要做的事: 把談臺灣文學的選文裡，從「現在的臺灣沒有文學,歷來也許」到「為一半消極、一半積極的主張。」的這段話一字不改地重抄一遍。

選文:
##############################

現在的臺灣沒有文學,歷來也許都沒有文學吧!有之,也不過是些假文學、死文學,而沒有真文學、活文學。胡適先生說,現在中國的舊派文學不值得一駁,我想現在──以至歷來──臺灣的舊文學簡直不值得一笑。自從去冬我引了文學革命軍到臺灣以來,在起初三四個月間,雖也引起了很大的反動,但那不過是幾個舊文學的殘壘的小卒出來罵陣的罷了,由此可以知道臺灣的舊派文學不值一駁或一笑。於是我們第二步是建設了。胡先生又說:「他們所以還能存在國中,正因為現在還沒有一種真有價值、真有生氣,真可算作文學的新文學起來代替他們的位置。有了這種『真文學』和『活文學』,那些『假文學』和『死文學』自然會消滅了。所以我們希望提倡文學革命的人,對於那些腐敗文學,個個都該存一個『彼可取而代也』的心理,個個都該從建設一方面用力,要在三五十年內替中國創造出一派新中國的活文學。」他又把他從來所主張的消極的破壞的「八不主義」改作了肯定的口氣,為一半消極、一半積極的主張。

##############################

資料摘錄:
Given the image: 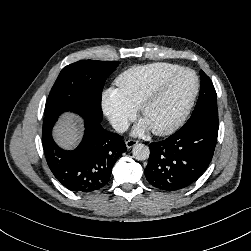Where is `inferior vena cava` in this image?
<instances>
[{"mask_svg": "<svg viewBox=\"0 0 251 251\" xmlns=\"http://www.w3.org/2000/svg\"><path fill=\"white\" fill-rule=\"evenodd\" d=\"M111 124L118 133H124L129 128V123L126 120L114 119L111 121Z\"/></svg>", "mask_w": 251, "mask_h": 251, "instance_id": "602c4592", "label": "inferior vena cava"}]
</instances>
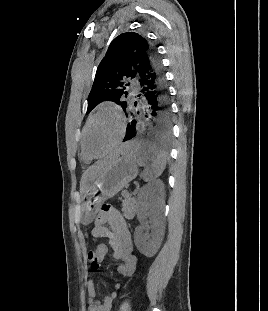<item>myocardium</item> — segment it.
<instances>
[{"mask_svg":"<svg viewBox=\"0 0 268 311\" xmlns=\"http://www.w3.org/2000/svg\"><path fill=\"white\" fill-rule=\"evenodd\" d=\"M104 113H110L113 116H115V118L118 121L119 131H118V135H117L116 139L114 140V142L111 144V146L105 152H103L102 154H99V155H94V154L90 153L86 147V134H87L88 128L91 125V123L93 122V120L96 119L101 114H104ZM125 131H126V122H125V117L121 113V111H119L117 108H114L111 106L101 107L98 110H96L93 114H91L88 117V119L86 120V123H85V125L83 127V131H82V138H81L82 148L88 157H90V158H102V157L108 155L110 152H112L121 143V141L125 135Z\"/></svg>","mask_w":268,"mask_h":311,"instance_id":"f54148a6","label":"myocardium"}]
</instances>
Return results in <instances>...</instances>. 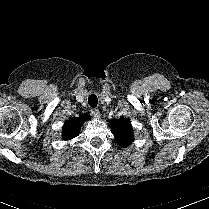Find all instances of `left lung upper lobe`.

##############################

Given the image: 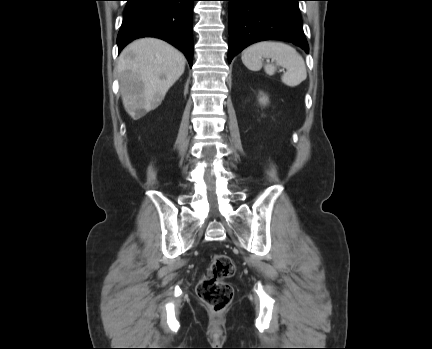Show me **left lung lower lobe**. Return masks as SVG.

##############################

答案:
現在的臺灣沒有文學,歷來也許都沒有文學吧!有之,也不過是些假文學、死文學,而沒有真文學、活文學。胡適先生說,現在中國的舊派文學不值得一駁,我想現在──以至歷來──臺灣的舊文學簡直不值得一笑。自從去冬我引了文學革命軍到臺灣以來,在起初三四個月間,雖也引起了很大的反動,但那不過是幾個舊文學的殘壘的小卒出來罵陣的罷了,由此可以知道臺灣的舊派文學不值一駁或一笑。於是我們第二步是建設了。胡先生又說:「他們所以還能存在國中,正因為現在還沒有一種真有價值、真有生氣,真可算作文學的新文學起來代替他們的位置。有了這種『真文學』和『活文學』,那些『假文學』和『死文學』自然會消滅了。所以我們希望提倡文學革命的人,對於那些腐敗文學,個個都該存一個『彼可取而代也』的心理,個個都該從建設一方面用力,要在三五十年內替中國創造出一派新中國的活文學。」他又把他從來所主張的消極的破壞的「八不主義」改作了肯定的口氣,為一半消極、一半積極的主張。